Aiida to control instruments with SiLA2.0

Hi everyone,

I’m researching the suitability of Aiida for instrument control through the SilA2.0 lab protocol. We are considering Aiida as an orchestrator for an autonomous laboratory. I have looked at some other orchestrators like Alab Management, Chemos2.0, GLAS. Aiida seems like a good candidate, especially considering it’s maturity compared to the others.

But the only thing which I’m still not sure about is instrument control. I know Aiida is really meant for data analysis. But in Chemos2.0 it seems like Aiida is used for instrument control.

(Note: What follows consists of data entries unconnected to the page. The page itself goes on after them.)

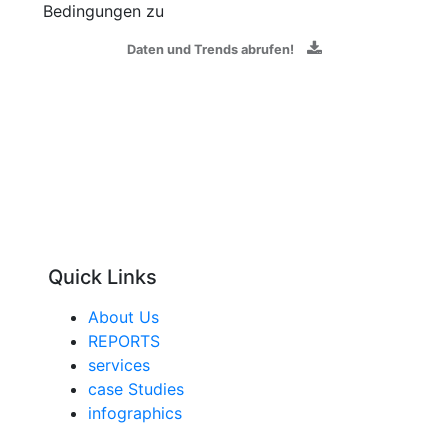
Bedingungen zu
Daten und Trends abrufen!
Quick Links
About Us
REPORTS
services
case Studies
infographics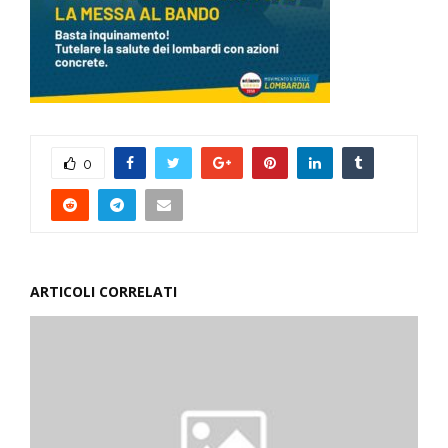
0
ARTICOLI CORRELATI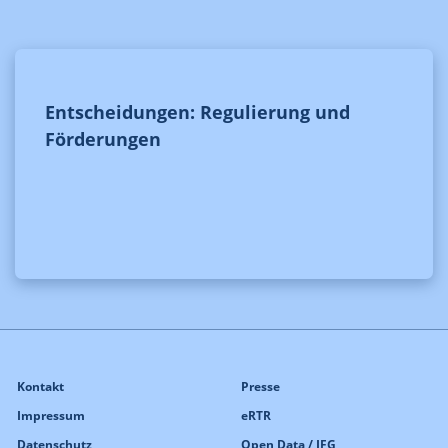
Entscheidungen: Regulierung und
Förderungen
Kontakt
Presse
Impressum
eRTR
Datenschutz
Open Data / IFG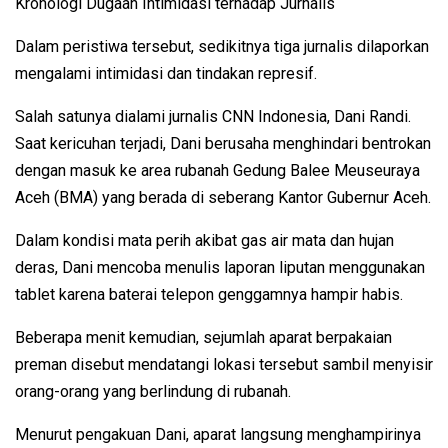
Kronologi Dugaan Intimidasi terhadap Jurnalis
Dalam peristiwa tersebut, sedikitnya tiga jurnalis dilaporkan
mengalami intimidasi dan tindakan represif.
Salah satunya dialami jurnalis CNN Indonesia, Dani Randi.
Saat kericuhan terjadi, Dani berusaha menghindari bentrokan
dengan masuk ke area rubanah Gedung Balee Meuseuraya
Aceh (BMA) yang berada di seberang Kantor Gubernur Aceh.
Dalam kondisi mata perih akibat gas air mata dan hujan
deras, Dani mencoba menulis laporan liputan menggunakan
tablet karena baterai telepon genggamnya hampir habis.
Beberapa menit kemudian, sejumlah aparat berpakaian
preman disebut mendatangi lokasi tersebut sambil menyisir
orang-orang yang berlindung di rubanah.
Menurut pengakuan Dani, aparat langsung menghampirinya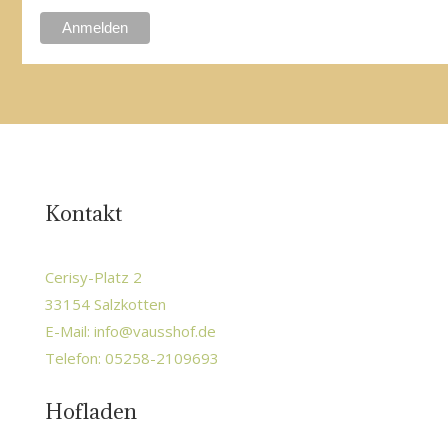
Kontakt
Cerisy-Platz 2
33154 Salzkotten
E-Mail:
info@vausshof.de
Telefon: 05258-2109693
Hofladen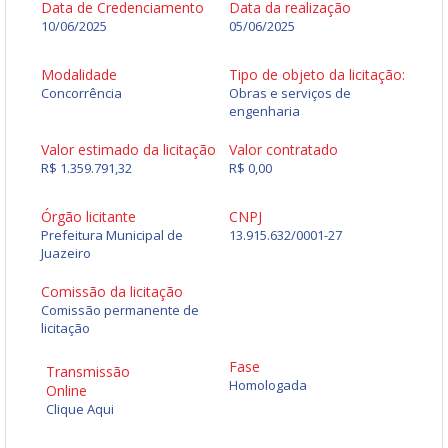
Data de Credenciamento
Data da realização
10/06/2025
05/06/2025
Modalidade
Tipo de objeto da licitação:
Concorrência
Obras e serviços de
engenharia
Valor estimado da licitação
Valor contratado
R$ 1.359.791,32
R$ 0,00
Órgão licitante
CNPJ
Prefeitura Municipal de
13.915.632/0001-27
Juazeiro
Comissão da licitação
Comissão permanente de
licitação
Fase
Transmissão
Homologada
Online
Clique Aqui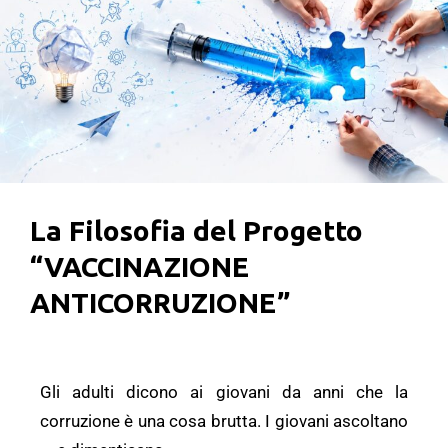
La Filosofia del Progetto
“VACCINAZIONE
ANTICORRUZIONE”
Gli adulti dicono ai giovani da anni che la
corruzione è una cosa brutta. I giovani ascoltano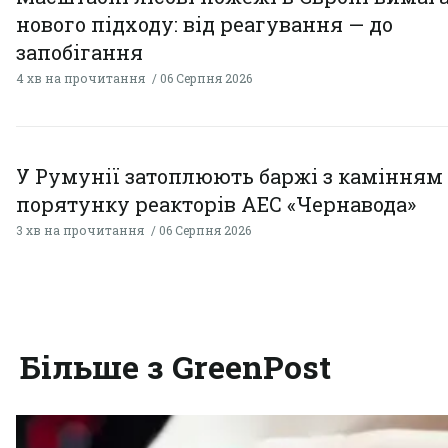
нового підходу: від реагування — до
запобігання
4 хв на прочитання
06 Серпня 2026
У Румунії затоплюють баржі з камінням
порятунку реакторів АЕС «Чернавода»
3 хв на прочитання
06 Серпня 2026
Більше з GreenPost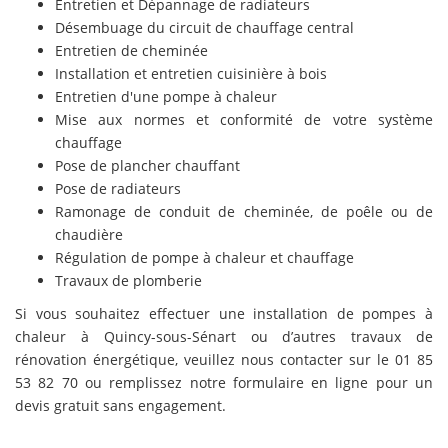
Entretien et Dépannage de radiateurs
Désembuage du circuit de chauffage central
Entretien de cheminée
Installation et entretien cuisinière à bois
Entretien d'une pompe à chaleur
Mise aux normes et conformité de votre système
chauffage
Pose de plancher chauffant
Pose de radiateurs
Ramonage de conduit de cheminée, de poêle ou de
chaudière
Régulation de pompe à chaleur et chauffage
Travaux de plomberie
Si vous souhaitez effectuer une installation de pompes à
chaleur à Quincy-sous-Sénart ou d’autres travaux de
rénovation énergétique, veuillez nous contacter sur le 01 85
53 82 70 ou remplissez notre formulaire en ligne pour un
devis gratuit sans engagement.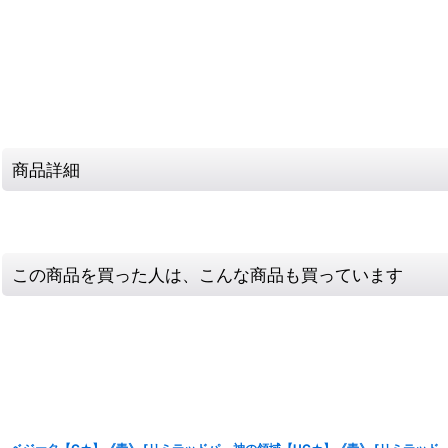
商品詳細
この商品を買った人は、こんな商品も買っています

For communicating with the actual instruments they use SiLA2.0, which is a python communication standard for controlling lab instruments. It works over GRPC with a generated python client. So I could imagine that one could just import this client a task of a workgraph and control the instrument from there. As so:

@task.calcfunction
def step1():
  from sila2.client import SilaClient
  client = SilaClient.discover(...)

This does seem to work. But this approach has a few problems, the SiLA client must connect to the SiLA server on each task. And the SiLA server does not get “locked” whenever a SiLA client connects to it, so this could result in two workgraphs trying to control an instrument at the same time. I know Aiida works with computers, which to my knowledge could solve these issues, so a colleague of me suggested that the SiLA server could act as a computer. But when looking a the examples of computers it seems like the GRPC communication with the generated clients does not work with that.

So that leads to my questions: “Is it possible to implement SiLA2.0 servers as Aiida computers and assign these computers to a step”.

Thanks.

Thanks for your interesting question!

I’m not sure your usecase can be covered with AiiDA. Also from your link, I think in ChemOS they are using AiiDA to run some simulations, not really to control experiments.

We have experience controlling experiments, see this paper: A bridge between trust and control: computational workflows meet automated battery cycling - Journal of Materials Chemistry A (RSC Publishing)

However, in that case anyways AiiDA is talking to tomato, an external software developed at Empa that essentially takes the role of a experimental scheduler (in practice, from the point of view of AiiDA, it’s like SLURM. AiiDA submits jobs to it, and then tomato takes care of coordinating the work with the actual hardware.

I imagine you would need to implement the equivalent of tomato to use the SilA2.0 protocol - so that can stay always online, check the experimental hardware status, ensure that there is no concurrent use of the same resources via some sort of queuing system, …

Another alternative (probably similar to what ChemOS is doing) is that you use something else for the lab orchestration, and AiiDA just plays the role of one of the “instruments” that you control (e.g. to run simulations, but possibly to do more).
This is also what we do when interacting with FINALES, see e.g. the AiiDA tenant here: Brokering between tenants for an international materials acceleration platform - ScienceDirect (note that there is a newer version of FINALES, see https://advanced.onlinelibrary.wiley.com/doi/full/10.1002/aenm.202403263)

Note however that FINALES is not an active orchestrator: it’s more like a “queue” to have different instruments orchestrate. But I’d suggest looking into it because it standardizes via JSON schemas how communication should happen. An actual orchestrator will then look like another tenant to FINALES, that can place requests to other instruments (tenants) via FINALES.